Twitter's cofounder says a more diverse team would have addressed abuse earlier. Science says he's probably right.

Twitter's cofounder says a more diverse team would have addressed abuse earlier. Science says he's probably right.

Jack Dorsey Ev Williams

Andrew Burton/Getty Images

Twitter cofounders Jack Dorsey, Ev Williams, and Biz Stone.

Greater team diversity could have solved Twitter's abuse before it even started, a company co-founder just said. 

Twitter should have invested more heavily in preventing abuse during the company's early days, Ev Williams, the Medium CEO who co-founded the company with 3 others in 2006, said on Twitter earlier this week.

Williams said he personally underestimated how much of an issue abuse would be during his time as CEO from 2008 to 2010, in part because of the lack of gender and racial diversity on his team.



Williams founded Twitter along with three other white men, including current CEO Jack Dorsey. Currently, black employees and Latino employees make up 3.5% and 2.6% of company leadership

"Had I been more aware of how people not like me were being treated and/or had I had a more diverse leadership team or board, we may have made it a priority sooner," Williams wrote. 

Offensive and abusive attacks occur more frequently on Twitter than any other social media platform, and they impact women the most. In 2018, human rights group Amnesty International found that female politicians and journalists received one abusive tweet every 30 seconds in 2017. 

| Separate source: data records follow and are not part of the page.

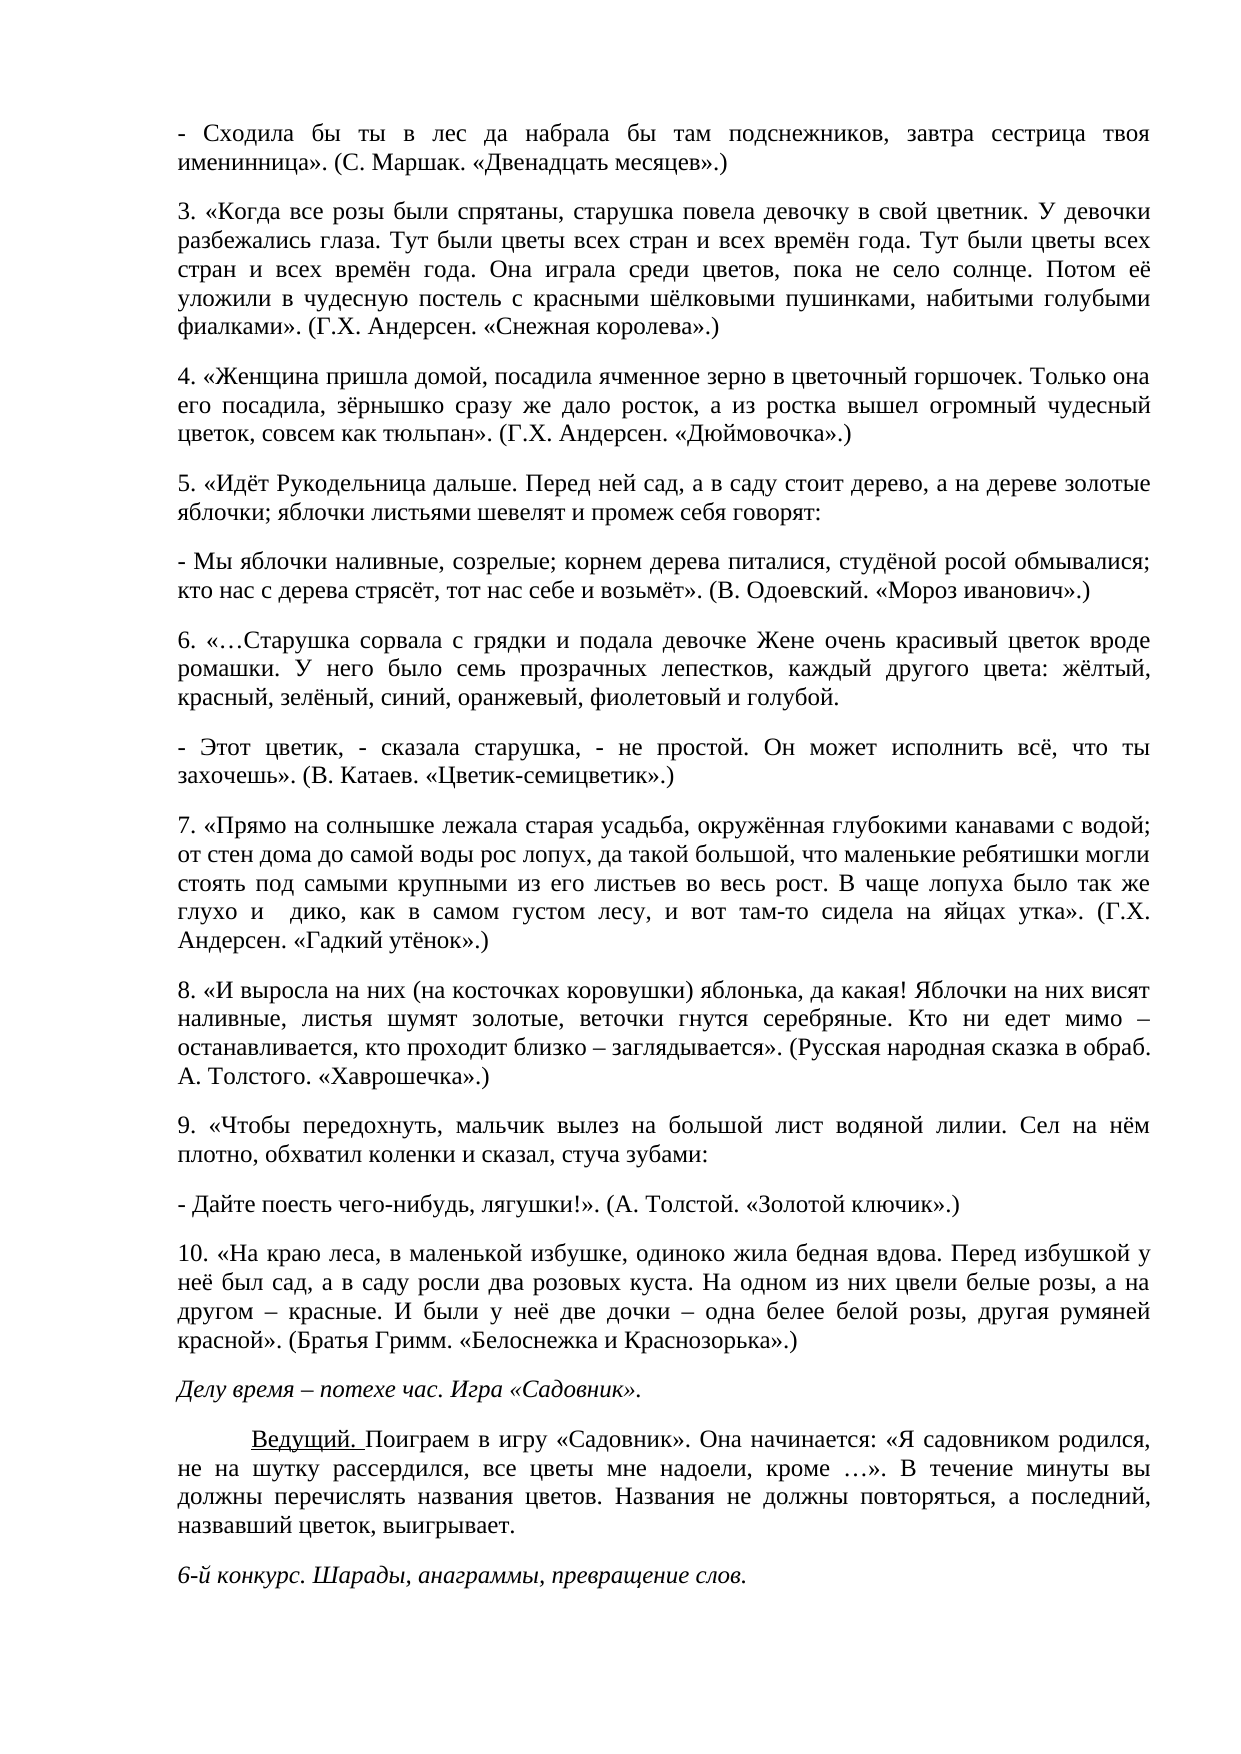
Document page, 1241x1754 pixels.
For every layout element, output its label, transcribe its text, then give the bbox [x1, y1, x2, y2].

text 6. «…Старушка сорвала с грядки и подала девочке Жене очень красивый цветок вроде ромашки. У него было семь прозрачных лепестков, каждый другого цвета: жёлтый, красный, зелёный, синий, оранжевый, фиолетовый и голубой. [177, 625, 1152, 711]
text 3. «Когда все розы были спрятаны, старушка повела девочку в свой цветник. У девочки разбежались глаза. Тут были цветы всех стран и всех времён года. Тут были цветы всех стран и всех времён года. Она играла среди цветов, пока не село солнце. Потом её уложили в чудесную постель с красными шёлковыми пушинками, набитыми голубыми фиалками». (Г.Х. Андерсен. «Снежная королева».) [177, 196, 1152, 340]
text 7. «Прямо на солнышке лежала старая усадьба, окружённая глубокими канавами с водой; от стен дома до самой воды рос лопух, да такой большой, что маленькие ребятишки могли стоять под самыми крупными из его листьев во весь рост. В чаще лопуха было так же глухо и дико, как в самом густом лесу, и вот там-то сидела на яйцах утка». (Г.Х. Андерсен. «Гадкий утёнок».) [177, 810, 1152, 954]
text Ведущий. Поиграем в игру «Садовник». Она начинается: «Я садовником родился, не на шутку рассердился, все цветы мне надоели, кроме …». В течение минуты вы должны перечислять названия цветов. Названия не должны повторяться, а последний, назвавший цветок, выигрывает. [177, 1424, 1152, 1539]
text - Сходила бы ты в лес да набрала бы там подснежников, завтра сестрица твоя именинница». (С. Маршак. «Двенадцать месяцев».) [177, 118, 1152, 176]
text 6-й конкурс. Шарады, анаграммы, превращение слов. [177, 1560, 1152, 1588]
text - Дайте поесть чего-нибудь, лягушки!». (А. Толстой. «Золотой ключик».) [177, 1189, 1152, 1218]
text 9. «Чтобы передохнуть, мальчик вылез на большой лист водяной лилии. Сел на нём плотно, обхватил коленки и сказал, стуча зубами: [177, 1111, 1152, 1168]
text 4. «Женщина пришла домой, посадила ячменное зерно в цветочный горшочек. Только она его посадила, зёрнышко сразу же дало росток, а из ростка вышел огромный чудесный цветок, совсем как тюльпан». (Г.Х. Андерсен. «Дюймовочка».) [177, 361, 1152, 447]
text Делу время – потехе час. Игра «Садовник». [177, 1374, 1152, 1403]
text 5. «Идёт Рукодельница дальше. Перед ней сад, а в саду стоит дерево, а на дереве золотые яблочки; яблочки листьями шевелят и промеж себя говорят: [177, 468, 1152, 526]
text - Мы яблочки наливные, созрелые; корнем дерева питалися, студёной росой обмывалися; кто нас с дерева стрясёт, тот нас себе и возьмёт». (В. Одоевский. «Мороз иванович».) [177, 546, 1152, 604]
text 10. «На краю леса, в маленькой избушке, одиноко жила бедная вдова. Перед избушкой у неё был сад, а в саду росли два розовых куста. На одном из них цвели белые розы, а на другом – красные. И были у неё две дочки – одна белее белой розы, другая румяней красной». (Братья Гримм. «Белоснежка и Краснозорька».) [177, 1238, 1152, 1353]
text - Этот цветик, - сказала старушка, - не простой. Он может исполнить всё, что ты захочешь». (В. Катаев. «Цветик-семицветик».) [177, 732, 1152, 789]
text 8. «И выросла на них (на косточках коровушки) яблонька, да какая! Яблочки на них висят наливные, листья шумят золотые, веточки гнутся серебряные. Кто ни едет мимо – останавливается, кто проходит близко – заглядывается». (Русская народная сказка в обраб. А. Толстого. «Хаврошечка».) [177, 975, 1152, 1090]
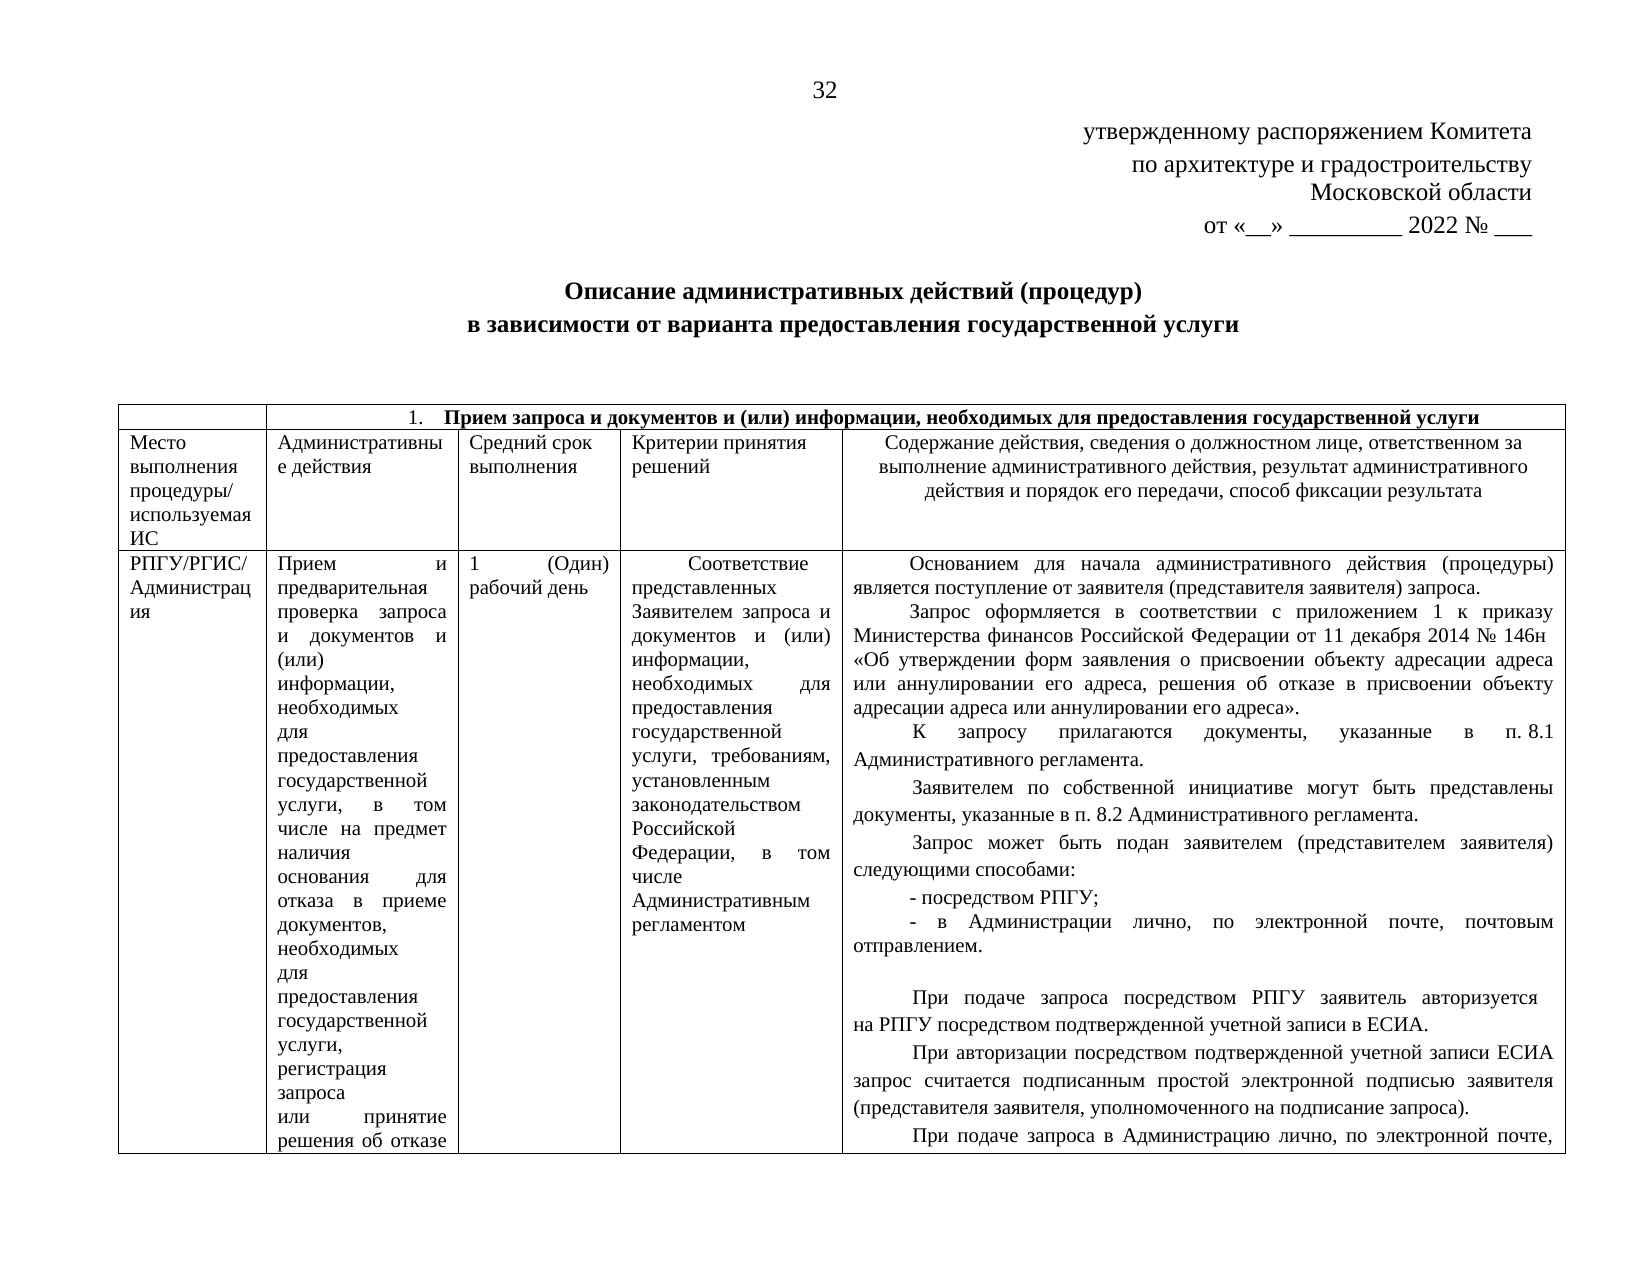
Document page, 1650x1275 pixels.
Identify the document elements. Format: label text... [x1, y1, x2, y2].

table_header [119, 405, 266, 429]
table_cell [621, 551, 842, 1152]
table_cell Административные действия [267, 430, 458, 550]
table_cell Критерии принятия решений [621, 430, 842, 550]
text утвержденному распоряжением Комитета [709, 116, 1532, 144]
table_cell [843, 551, 1565, 1152]
text в зависимости от варианта предоставления государственной услуги [118, 309, 1532, 338]
table_cell Содержание действия, сведения о должностном лице, ответственном за выполнение административного действия, результат административного действия и порядок его передачи, способ фиксации результата [843, 430, 1565, 550]
text по архитектуре и градостроительству [118, 149, 1532, 177]
table_cell Средний срок выполнения [459, 430, 620, 550]
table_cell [119, 551, 266, 1152]
text от «__» _________ 2022 № ___ [709, 211, 1532, 239]
table_cell Место выполнения процедуры/ используемая ИС [119, 430, 266, 550]
text Московской области [709, 177, 1532, 206]
text Описание административных действий (процедур) [118, 277, 1532, 305]
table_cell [459, 551, 620, 1152]
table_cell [267, 551, 458, 1152]
table_header Прием запроса и документов и (или) информации, необходимых для предоставления государственной услуги [267, 405, 1565, 429]
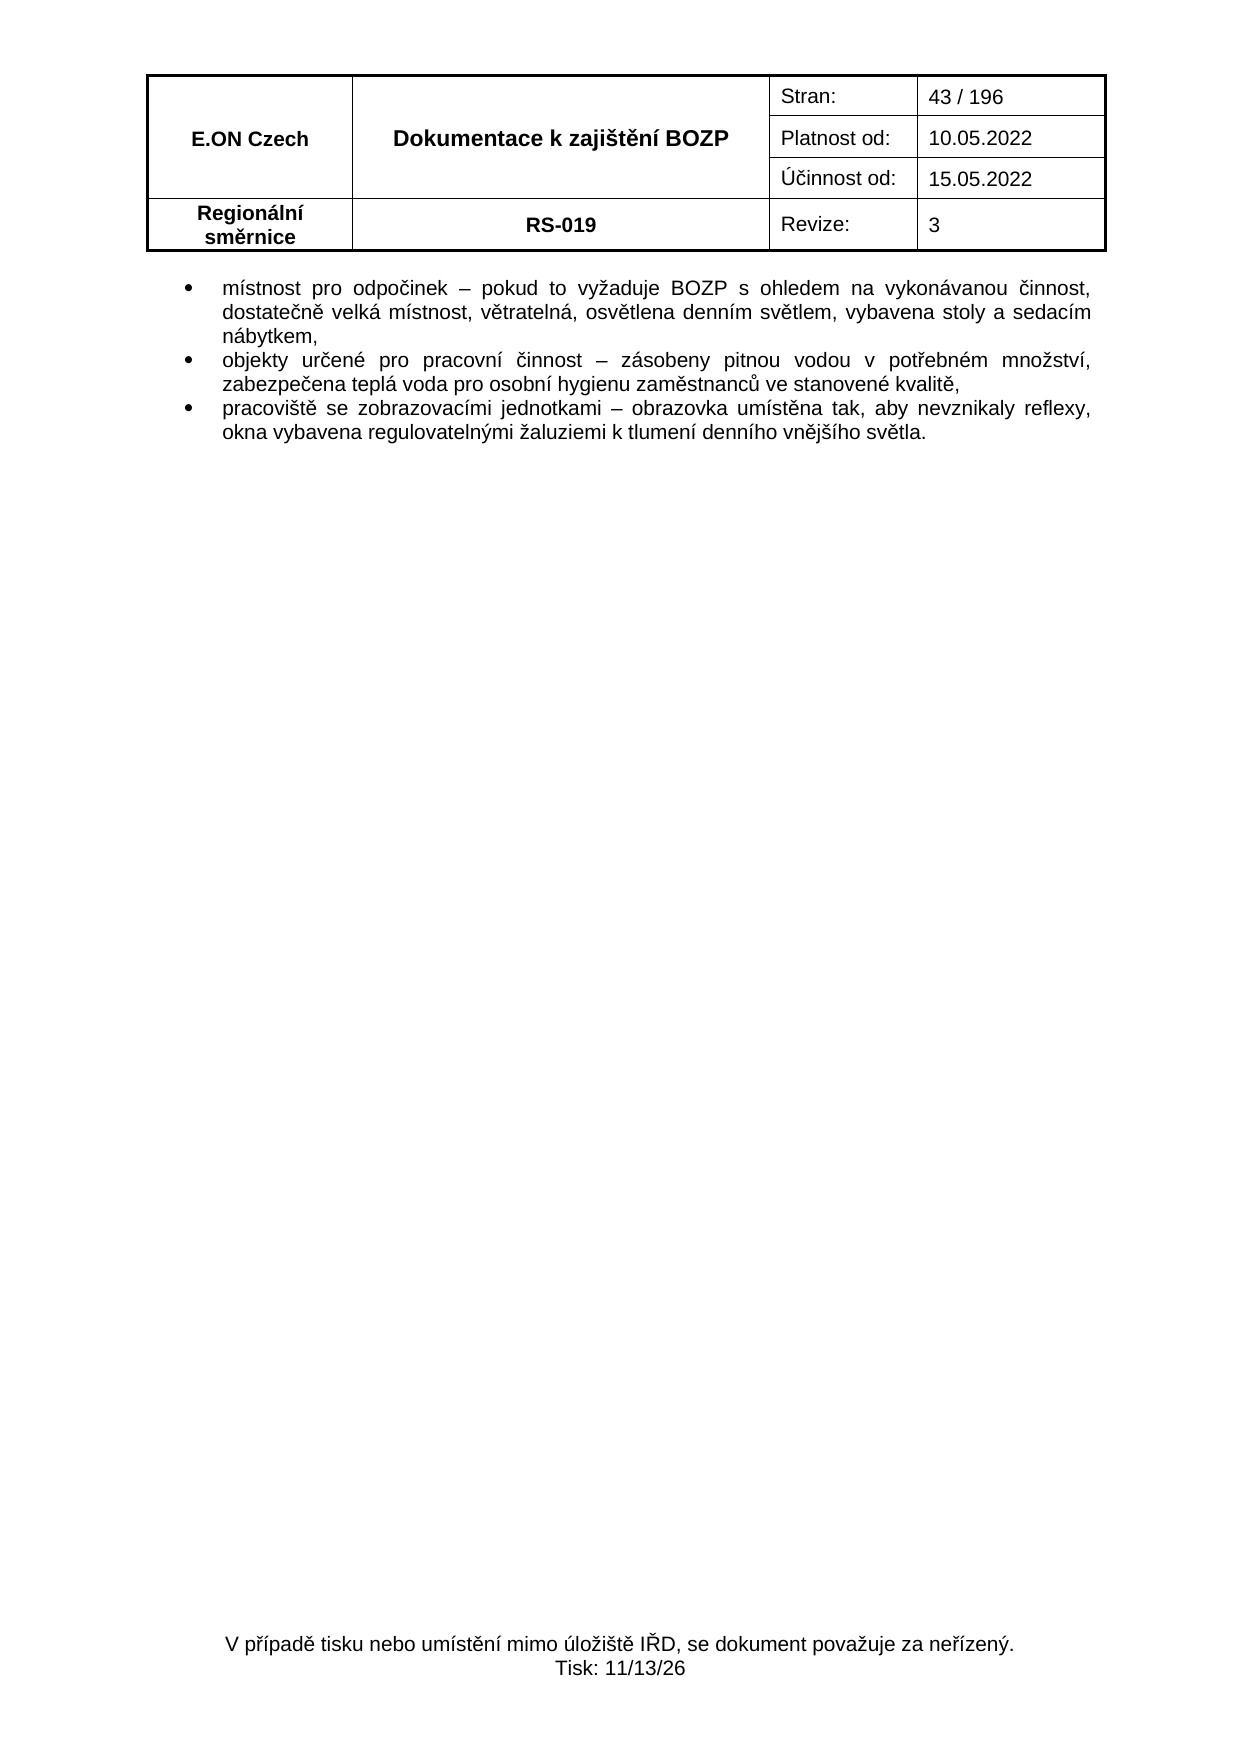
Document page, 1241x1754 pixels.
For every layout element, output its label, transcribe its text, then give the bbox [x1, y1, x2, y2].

list objekty určené pro pracovní činnost – zásobeny pitnou vodou v potřebném množství, zabezpečena teplá voda pro osobní hygienu zaměstnanců ve stanovené kvalitě, [185, 348, 1092, 396]
list pracoviště se zobrazovacími jednotkami – obrazovka umístěna tak, aby nevznikaly reflexy, okna vybavena regulovatelnými žaluziemi k tlumení denního vnějšího světla. [185, 396, 1092, 444]
list místnost pro odpočinek – pokud to vyžaduje BOZP s ohledem na vykonávanou činnost, dostatečně velká místnost, větratelná, osvětlena denním světlem, vybavena stoly a sedacím nábytkem, [185, 276, 1092, 348]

Women of color were 34% more likely to receive offensive comments, according to the report.

Twitter CEO Jack Dorsey recently called the rampant abuse on Twitter his "biggest worry." The company rolled out new tools to identify offensive tweets in April.


The hypothesis from Williams - that a diverse team identifies issues more effectively - has scientific backing.

An empirical study out of Tufts University in 2006 found juries with greater racial diversity raised more case facts and made fewer factual errors. The study attributed the better performance not just to black jury members bringing in different perspectives - the presence of black jury members resulted in white people making fewer inaccurate statements than they would have in all-white groups. 

When you bring diversity into your office, more diverse companies are more likely to reexamine facts, remain objective, process new information more carefully, and innovate more, according to the Harvard Business Review.

The takeaway: People make worse decisions when surrounded only by people who look like them.

The pattern of diversity yielding accuracy operates at an economic level, too: An analysis in the prestigious Proceedings of the National Academy of Sciences found that market prices fit true values 58% better in diverse markets compared to homogeneous ones in both North America and Southeast Asia. "Our findings suggest that diversity facilitates friction that enhances deliberation and upends conformity," the authors concluded. 


While companies continue to struggle with diversity in leadership, new policy might turn the tide. California just passed a law that requires companies based to have at least three women on their board of directors by 2021.